World's First Truely Stealth Vessel Powered by TF™50a Gas Turbines

The world's first truly stealth vessel was recently launched powered by four TF™50A marine aeroderivative gas turbines in a Combined Diesel Or Gas (CODOG) turbine configuration. The Visby-class corvette, also known as the YS 2000 series, was designed and built by Kockums AB at the Karlskrona Shipyard in Sweden.

This flexible stealth vessel takes advantage of the TF50A's high power density, low vibration and noise characteristics and ease of maintenance attributes. The TF50A engines were selected for this project based on the long successful performance history of the TF™ Series engines in U.S. Navy service and for the operational flexibility afforded by the twin turbine per shaft line drive concept. The small size of the TF engines coupled with the cantilever mount from the combining gearbox provides a lightweight, compact propulsion package well suited to the Visby's design.

Vericor Power Systems provided the TF50A gas turbine propulsion module systems, which are combined with two MTU 16V 2000 N90 diesel engines to comprise the ship's main propulsion system. The TF50A gas turbines were manufactured for Vericor Power Systems by Honeywell Engines and Systems.

The TF50A gas turbines provide power for medium and high-speed operation, while the diesel engines offer low-speed maneuvering. The CODOG propulsion machinery provides power to two KaMeWa waterjet propulsors instead of conventional propellers. This arrangement provides for better hydro-acoustic signature, lower shipboard noise levels, better maneuverability, lower extreme draught, lower risk of damage and lower maintenance costs. Maximum speed is in excess of 35 knots.

The small size and light weight features of the TF50A allows for the installation of three to four times the horsepower over diesel engines for the same installed weight, and at a lower installed volume. In addition, the TF50A marine gas turbine system can drive a variety of propulsors including fixed and variable pitch propellers, waterjets and, in the case of hovercraft, air props.

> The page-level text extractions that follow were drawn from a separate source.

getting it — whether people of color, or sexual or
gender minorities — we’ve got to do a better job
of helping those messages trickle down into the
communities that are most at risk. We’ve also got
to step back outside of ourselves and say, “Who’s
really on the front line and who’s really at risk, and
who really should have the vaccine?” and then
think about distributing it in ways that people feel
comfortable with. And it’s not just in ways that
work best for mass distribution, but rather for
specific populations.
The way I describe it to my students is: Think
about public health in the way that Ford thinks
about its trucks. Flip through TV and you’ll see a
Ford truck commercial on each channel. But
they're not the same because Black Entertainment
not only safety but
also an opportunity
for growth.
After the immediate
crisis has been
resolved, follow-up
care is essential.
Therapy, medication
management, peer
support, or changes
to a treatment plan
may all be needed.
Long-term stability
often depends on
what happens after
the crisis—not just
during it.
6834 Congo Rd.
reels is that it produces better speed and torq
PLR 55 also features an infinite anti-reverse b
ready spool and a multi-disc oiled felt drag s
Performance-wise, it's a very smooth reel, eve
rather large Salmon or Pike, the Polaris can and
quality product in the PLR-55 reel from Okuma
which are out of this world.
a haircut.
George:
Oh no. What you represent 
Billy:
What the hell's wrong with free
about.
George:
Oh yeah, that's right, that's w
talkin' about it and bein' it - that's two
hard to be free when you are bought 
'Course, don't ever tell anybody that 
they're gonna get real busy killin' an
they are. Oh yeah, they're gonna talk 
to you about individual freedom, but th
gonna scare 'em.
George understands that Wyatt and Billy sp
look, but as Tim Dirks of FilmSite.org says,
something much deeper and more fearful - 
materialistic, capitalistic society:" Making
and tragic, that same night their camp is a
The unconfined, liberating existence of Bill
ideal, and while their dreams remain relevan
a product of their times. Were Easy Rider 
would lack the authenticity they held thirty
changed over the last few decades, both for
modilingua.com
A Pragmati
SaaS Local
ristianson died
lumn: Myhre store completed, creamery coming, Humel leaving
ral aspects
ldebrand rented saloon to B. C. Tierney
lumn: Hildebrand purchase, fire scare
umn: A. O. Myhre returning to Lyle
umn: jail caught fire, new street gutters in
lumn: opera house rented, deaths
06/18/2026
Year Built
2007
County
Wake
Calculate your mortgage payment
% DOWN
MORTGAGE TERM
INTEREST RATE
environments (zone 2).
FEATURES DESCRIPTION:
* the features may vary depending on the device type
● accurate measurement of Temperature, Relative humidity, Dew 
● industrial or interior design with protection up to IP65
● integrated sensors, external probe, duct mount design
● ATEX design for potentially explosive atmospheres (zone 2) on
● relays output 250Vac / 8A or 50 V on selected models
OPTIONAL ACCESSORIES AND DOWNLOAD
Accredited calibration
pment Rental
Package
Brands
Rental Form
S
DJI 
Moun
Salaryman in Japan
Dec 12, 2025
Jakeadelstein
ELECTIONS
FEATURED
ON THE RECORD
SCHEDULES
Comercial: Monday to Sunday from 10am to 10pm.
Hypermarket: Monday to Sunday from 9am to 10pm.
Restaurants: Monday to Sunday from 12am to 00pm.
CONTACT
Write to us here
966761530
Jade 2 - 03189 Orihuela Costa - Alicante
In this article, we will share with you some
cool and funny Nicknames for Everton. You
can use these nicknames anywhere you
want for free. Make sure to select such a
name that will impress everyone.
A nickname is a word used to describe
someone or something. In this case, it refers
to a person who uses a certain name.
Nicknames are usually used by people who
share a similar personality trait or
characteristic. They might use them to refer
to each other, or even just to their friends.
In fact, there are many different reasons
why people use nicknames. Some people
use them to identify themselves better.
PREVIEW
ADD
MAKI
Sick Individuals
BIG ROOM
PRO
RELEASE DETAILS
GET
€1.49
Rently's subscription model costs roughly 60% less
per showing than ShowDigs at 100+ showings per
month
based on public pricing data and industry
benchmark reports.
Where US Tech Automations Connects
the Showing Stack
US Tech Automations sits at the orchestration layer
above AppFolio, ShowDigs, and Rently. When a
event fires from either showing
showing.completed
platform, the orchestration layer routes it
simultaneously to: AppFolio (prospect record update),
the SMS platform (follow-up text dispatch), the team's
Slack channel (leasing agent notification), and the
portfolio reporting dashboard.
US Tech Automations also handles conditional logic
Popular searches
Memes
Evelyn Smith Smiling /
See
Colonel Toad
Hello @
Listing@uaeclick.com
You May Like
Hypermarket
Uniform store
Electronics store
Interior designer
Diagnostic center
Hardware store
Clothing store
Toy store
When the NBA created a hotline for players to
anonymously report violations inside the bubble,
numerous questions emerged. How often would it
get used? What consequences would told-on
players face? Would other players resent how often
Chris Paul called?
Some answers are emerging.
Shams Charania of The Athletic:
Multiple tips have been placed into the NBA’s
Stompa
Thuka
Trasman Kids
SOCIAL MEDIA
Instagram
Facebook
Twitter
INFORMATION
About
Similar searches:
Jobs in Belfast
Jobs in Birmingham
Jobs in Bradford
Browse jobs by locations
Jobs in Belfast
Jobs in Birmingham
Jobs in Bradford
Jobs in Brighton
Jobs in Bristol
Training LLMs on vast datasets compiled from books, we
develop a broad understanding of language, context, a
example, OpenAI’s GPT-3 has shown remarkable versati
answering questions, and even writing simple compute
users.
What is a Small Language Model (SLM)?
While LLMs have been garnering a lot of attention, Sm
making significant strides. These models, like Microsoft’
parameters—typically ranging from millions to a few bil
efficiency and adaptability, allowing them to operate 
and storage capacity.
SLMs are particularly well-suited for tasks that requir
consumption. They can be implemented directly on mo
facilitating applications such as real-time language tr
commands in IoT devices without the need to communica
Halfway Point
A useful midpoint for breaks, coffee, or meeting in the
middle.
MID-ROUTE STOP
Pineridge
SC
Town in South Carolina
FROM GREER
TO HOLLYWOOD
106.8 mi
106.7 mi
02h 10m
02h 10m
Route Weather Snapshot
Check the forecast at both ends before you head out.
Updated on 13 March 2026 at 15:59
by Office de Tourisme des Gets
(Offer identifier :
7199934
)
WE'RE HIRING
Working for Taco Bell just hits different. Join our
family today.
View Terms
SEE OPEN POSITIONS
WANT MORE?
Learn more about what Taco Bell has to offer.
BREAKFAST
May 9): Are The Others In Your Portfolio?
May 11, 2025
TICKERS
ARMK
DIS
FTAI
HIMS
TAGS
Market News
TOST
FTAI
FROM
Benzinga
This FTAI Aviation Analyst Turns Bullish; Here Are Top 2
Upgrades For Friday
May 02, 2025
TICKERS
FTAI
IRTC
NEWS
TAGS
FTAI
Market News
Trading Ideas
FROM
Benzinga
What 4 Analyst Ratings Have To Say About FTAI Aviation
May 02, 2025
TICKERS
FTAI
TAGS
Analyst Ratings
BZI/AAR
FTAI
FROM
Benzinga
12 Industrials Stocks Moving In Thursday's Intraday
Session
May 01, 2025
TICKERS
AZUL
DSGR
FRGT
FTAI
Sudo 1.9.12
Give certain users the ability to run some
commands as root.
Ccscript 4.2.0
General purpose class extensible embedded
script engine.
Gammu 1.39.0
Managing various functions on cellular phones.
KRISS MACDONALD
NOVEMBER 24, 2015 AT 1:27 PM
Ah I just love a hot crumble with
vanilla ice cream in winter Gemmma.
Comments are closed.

The Visby concept was developed as a collaboration between the Defence Materiel Administration (FMV), the Royal Swedish Navy, the Swedish defense industry, the Swedish Defense Research Establishment and Stockholm's Royal Institute of Technology. Kockums AB currently has a total of six Visby-class corvettes on order. The Visby corvette is a flexible surface combatant, designed for a wide range of roles such as anti-surface warfare, anti-submarine warfare, mine counter measures, and patrol. The Visby is designed to minimize all signatures, such as optical and infrared signature, above water acoustic and hydro-acoustic signature, underwater electrical potential and magnetic signature, pressure signature, radar cross section and actively emitted signals. Commissioning of the second Visby corvette is slated for early 2002, with one ship to be commissioned every 12 months thereafter.